Los sobrevivientes son siempre los que están en mejor forma
Por Michael Perry – Bombero Voluntario de New Aurburn – Winsconsin – USA
Fuente Revista Men`s Health – Año 12 – Nº 8
Años atrás, 104 bomberos estadounidenses perdieron la vida durante el cumplimiento de su deber. No existe en el mundo sacrificio más terrorífico o noble que dar la vida en un intento de salvar a otro ser humano del infierno, algo en lo que siempre pienso cada vez que escucho una sirena.
Pero la vida es muy diferente al cine, y cuando estoy arrastrando una manguera por una escalera llena de humo, sé que estoy corriendo el mayor peligro cuando comienza a faltarme el aire, y el corazón golpea el esternón como una carga de ropa puesta de cualquier manera dentro de la secadora. Sólo basta agregar que aproximadamente la mitas de esos 104 bomberos fallecieron porque sus corazones no soportaron.

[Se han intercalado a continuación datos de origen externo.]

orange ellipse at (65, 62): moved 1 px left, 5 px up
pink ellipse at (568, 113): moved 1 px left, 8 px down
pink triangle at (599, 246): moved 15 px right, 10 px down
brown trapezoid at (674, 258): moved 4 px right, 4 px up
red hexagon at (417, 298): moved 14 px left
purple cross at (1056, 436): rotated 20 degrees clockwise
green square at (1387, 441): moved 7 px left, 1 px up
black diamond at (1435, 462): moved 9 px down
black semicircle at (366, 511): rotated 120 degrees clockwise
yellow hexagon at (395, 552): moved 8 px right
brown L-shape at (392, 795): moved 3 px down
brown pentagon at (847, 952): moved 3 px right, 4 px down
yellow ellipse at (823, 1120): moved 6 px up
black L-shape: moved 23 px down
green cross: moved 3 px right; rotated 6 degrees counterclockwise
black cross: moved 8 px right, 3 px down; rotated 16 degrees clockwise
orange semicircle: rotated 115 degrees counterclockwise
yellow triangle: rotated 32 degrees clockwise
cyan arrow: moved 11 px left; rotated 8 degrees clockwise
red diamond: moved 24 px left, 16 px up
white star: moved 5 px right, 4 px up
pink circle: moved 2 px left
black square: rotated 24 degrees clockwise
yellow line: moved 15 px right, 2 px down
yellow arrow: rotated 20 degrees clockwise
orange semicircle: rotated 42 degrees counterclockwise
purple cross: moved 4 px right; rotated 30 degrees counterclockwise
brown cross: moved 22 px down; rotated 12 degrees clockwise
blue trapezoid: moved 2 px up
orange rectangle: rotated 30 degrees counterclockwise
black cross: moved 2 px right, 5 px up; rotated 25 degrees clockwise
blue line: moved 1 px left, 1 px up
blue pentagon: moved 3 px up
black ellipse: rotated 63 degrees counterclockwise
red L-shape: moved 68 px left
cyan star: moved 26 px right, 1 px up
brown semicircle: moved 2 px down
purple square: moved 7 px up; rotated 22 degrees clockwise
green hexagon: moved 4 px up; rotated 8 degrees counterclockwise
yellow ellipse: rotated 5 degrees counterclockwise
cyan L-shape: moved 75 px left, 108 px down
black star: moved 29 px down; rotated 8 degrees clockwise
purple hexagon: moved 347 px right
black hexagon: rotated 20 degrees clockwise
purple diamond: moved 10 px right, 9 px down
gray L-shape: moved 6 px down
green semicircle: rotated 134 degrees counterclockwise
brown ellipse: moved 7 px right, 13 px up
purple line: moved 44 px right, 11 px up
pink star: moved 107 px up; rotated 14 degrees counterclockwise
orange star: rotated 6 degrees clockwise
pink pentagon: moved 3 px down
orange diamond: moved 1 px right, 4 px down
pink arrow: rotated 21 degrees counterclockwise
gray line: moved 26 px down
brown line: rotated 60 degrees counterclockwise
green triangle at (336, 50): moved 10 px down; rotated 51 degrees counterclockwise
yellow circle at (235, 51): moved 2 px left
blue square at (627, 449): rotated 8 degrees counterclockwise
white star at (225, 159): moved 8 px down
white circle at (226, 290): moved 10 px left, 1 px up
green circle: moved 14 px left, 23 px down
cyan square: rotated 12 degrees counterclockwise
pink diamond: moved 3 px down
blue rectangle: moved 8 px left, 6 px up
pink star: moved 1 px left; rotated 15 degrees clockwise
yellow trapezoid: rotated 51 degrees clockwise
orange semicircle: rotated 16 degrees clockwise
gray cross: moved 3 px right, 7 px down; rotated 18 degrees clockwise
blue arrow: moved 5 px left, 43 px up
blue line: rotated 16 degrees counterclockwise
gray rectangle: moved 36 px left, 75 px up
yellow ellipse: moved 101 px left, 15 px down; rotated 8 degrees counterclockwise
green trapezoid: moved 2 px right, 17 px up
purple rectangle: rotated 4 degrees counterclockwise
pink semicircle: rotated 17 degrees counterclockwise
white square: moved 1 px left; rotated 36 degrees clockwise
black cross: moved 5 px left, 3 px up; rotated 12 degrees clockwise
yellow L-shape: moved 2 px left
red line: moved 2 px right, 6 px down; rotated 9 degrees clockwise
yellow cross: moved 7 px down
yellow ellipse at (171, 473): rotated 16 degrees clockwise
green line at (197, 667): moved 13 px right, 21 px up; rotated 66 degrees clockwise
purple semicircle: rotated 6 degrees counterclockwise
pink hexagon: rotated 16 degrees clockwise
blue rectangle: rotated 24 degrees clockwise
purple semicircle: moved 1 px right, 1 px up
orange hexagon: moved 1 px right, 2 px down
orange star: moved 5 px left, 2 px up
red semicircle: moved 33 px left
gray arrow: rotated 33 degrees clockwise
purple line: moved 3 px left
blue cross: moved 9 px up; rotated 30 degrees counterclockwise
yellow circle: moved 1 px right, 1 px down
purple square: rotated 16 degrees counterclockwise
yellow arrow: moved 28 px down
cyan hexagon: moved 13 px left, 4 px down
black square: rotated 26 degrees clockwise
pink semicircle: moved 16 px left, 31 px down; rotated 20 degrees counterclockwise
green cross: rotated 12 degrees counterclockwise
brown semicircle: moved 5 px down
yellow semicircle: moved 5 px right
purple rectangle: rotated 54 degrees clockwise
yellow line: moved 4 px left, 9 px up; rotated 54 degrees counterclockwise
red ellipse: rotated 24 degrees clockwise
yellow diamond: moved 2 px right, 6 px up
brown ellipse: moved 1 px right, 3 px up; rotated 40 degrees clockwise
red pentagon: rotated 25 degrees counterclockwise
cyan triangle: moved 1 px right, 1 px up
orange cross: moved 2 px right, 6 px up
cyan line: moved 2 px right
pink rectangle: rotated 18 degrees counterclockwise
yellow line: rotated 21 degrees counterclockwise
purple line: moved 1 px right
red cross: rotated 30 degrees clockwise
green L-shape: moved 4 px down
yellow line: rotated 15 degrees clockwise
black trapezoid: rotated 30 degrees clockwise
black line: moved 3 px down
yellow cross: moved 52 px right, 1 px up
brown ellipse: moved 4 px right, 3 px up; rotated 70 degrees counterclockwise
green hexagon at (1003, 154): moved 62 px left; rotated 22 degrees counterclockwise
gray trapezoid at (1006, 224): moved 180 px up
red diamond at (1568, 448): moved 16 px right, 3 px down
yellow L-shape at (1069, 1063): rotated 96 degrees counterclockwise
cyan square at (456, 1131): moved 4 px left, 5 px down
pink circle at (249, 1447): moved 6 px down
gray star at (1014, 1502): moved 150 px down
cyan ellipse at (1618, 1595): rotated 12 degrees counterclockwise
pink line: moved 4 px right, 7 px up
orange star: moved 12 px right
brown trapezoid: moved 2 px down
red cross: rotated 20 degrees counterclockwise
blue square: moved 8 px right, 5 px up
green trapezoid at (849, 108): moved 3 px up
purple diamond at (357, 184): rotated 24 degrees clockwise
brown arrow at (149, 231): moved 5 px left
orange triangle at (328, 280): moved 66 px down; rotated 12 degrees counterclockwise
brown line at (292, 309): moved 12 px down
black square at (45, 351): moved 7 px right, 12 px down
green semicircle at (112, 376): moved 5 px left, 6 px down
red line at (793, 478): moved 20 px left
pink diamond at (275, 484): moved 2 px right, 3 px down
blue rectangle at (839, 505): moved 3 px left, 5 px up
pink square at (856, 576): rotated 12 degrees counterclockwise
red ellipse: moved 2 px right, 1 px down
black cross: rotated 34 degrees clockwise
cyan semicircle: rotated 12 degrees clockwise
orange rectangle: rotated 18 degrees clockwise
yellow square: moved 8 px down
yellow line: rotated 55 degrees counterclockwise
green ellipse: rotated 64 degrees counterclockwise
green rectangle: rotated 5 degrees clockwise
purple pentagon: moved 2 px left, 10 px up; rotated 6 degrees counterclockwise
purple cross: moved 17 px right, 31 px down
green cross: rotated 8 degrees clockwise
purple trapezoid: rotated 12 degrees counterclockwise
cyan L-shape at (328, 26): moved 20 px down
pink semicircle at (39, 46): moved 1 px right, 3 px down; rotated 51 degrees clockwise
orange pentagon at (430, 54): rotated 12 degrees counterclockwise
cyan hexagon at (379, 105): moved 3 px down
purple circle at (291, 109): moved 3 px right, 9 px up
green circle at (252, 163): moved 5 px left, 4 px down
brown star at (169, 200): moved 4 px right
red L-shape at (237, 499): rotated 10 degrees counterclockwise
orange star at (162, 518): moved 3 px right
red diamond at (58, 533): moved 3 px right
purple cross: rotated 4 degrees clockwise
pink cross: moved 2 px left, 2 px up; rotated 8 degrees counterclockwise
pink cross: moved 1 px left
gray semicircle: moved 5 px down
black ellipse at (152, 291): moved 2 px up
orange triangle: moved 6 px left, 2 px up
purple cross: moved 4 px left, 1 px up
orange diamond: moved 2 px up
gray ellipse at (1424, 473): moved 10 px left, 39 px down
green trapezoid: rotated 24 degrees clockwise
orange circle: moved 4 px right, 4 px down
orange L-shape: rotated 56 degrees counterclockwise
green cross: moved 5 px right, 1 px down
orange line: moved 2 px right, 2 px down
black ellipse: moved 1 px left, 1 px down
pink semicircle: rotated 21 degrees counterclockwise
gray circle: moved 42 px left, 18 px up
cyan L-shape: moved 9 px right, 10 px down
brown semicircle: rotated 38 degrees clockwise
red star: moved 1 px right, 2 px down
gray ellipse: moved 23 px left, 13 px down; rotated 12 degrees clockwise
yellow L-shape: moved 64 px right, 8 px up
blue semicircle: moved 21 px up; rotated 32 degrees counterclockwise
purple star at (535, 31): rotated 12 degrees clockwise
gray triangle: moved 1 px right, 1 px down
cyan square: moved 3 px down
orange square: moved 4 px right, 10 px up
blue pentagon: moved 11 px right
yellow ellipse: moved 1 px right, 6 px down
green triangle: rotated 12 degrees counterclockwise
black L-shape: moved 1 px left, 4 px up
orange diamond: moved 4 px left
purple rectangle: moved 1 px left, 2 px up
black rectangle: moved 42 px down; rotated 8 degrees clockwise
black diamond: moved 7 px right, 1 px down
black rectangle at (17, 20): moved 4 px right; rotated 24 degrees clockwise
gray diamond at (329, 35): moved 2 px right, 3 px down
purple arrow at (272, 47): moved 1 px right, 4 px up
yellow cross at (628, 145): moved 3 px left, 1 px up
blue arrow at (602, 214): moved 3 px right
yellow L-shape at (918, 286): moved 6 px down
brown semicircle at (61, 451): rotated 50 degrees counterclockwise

El ataque cardíaco es el enemigo principal de los bomberos y lo ha sido durante años (aproximadamente el 44% en cifras que datan de 1984).
Después del infarto, la causa más común de muerte (entre el 20 y 25%) lo constituyen los accidentes de tránsito cuando se responde a una emergencia, o durante el regreso al cuartel después de atender la misma.
Si bien las crepitantes llamas o el desplome de un rascacielos son nuestros adversarios mortales, los antagonistas más encarnizados son menos mundanos. En la extinción de incendios, como en la vida, el espectáculo oscurece la realidad. Los profesionales bien entrenados, provistos del mejor equipamiento y las almas más valientes salvan vidas, pero también salva vidas hacer ejercicios regularmente y usar el cinturón de seguridad.